Os números da produção nacional de espumante não podem ser comparados com os valores de França, Itália e Espanha. Ora vejamos. Segundo dados fornecidos ao Hipersuper pela CVRA, o Cava Denominação de Origem Controlada (DOC) vale cerca de 400 milhões de euros na exportação de Espanha e o Prosecco DOC mais de 1.500 milhões na exportação de Itália.
Colocando, então, de lado a questão da escala, quais são os argumentos do espumante português para competir em mercados internacionais tão competitivos? Desde logo, há que ter em conta o posicionamento, aconselha Luís Cerdeira. “Não devemos olhar para um determinado mercado, sem nos colocarmos dentro desse mercado e nos posicionarmos. E esse é um grande dilema”, desabafa. “Para competirmos com os proseccos e com os cavas vamos posicionar-nos num determinado valor, num patamar de preço, e já sabemos que o melhor preço nunca é o nosso, vai haver sempre alguém que irá oferecer um preço mais baixo”. Então, “é preferível usarmos o posicionamento do espumante português mais como um espumante de castas do nosso país e tirar do argumento a competição com os espumantes de entrada de gama que são feitos até de uma forma diferente. Por exemplo, o prosecco é feito em
cuba e tem por isso custos de produção muito inferiores”, exemplifica.

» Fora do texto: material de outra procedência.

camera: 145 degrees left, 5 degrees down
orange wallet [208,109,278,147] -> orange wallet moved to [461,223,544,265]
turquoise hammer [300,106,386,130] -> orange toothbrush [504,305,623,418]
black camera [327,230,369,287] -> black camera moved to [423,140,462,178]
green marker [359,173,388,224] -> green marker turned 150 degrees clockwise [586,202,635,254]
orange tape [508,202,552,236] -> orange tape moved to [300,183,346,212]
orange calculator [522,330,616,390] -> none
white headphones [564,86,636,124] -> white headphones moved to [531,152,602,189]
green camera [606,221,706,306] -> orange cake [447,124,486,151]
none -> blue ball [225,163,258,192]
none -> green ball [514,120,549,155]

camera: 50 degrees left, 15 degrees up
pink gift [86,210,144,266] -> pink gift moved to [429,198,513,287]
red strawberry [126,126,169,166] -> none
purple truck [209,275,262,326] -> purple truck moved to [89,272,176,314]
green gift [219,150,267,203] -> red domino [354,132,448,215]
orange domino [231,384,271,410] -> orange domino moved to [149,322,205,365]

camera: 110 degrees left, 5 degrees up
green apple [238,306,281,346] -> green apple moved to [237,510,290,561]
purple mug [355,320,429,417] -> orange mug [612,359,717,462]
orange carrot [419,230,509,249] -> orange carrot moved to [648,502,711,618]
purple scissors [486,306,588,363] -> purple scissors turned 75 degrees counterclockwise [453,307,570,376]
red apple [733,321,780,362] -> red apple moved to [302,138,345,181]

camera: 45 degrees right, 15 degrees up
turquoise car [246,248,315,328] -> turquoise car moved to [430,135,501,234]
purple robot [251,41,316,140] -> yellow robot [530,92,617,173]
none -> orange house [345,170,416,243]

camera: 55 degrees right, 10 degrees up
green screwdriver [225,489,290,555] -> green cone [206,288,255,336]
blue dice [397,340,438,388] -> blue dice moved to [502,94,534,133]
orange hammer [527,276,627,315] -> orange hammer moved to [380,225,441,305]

O gestor afiança que a estratégia deverá sempre passar segmentação. “Não podemos ter só um espumante em Portugal. Temos de segmentar. Se há produtores que têm volume para competir com técnicas semelhantes ao prosecco e com preços semelhantes ao cava, então, que o façam, porque vão competir com preço e, se calhar, em termos de qualidade até conseguem fazer melhor. Mas, é um risco muito grande”, alerta.
Menos som da rolha a saltar e mais gastronomia
“O posicionamento que considero estratégico para os espumantes portugueses é claramente um espumante junto à gastronomia, que nivela por um patamar de qualidade entre essas duas famílias de produtos [cava e prosecco] e um espumante de champagne. O que falta? O espumante português ainda vive do som da rolha que solta e imediatamente antes canta-se o ‘parabéns a você’. Essa é a grande luta. O espumante tem de viver menos do som e mais do prato”, defende o enólogo da Soalheiro.
Luís Cerdeira aproveita para lançar um desafio. “Nas cartas de vinhos de restaurante, regra geral, “os espumantes até têm um preço bastante apetecível. Bebam espumante à refeição. Claro que não vamos conseguir beber espumante a todas as refeições porque não é a nossa cultura, mas o espumante tem de deixar o som e aproximar-se do aroma e do sabor”.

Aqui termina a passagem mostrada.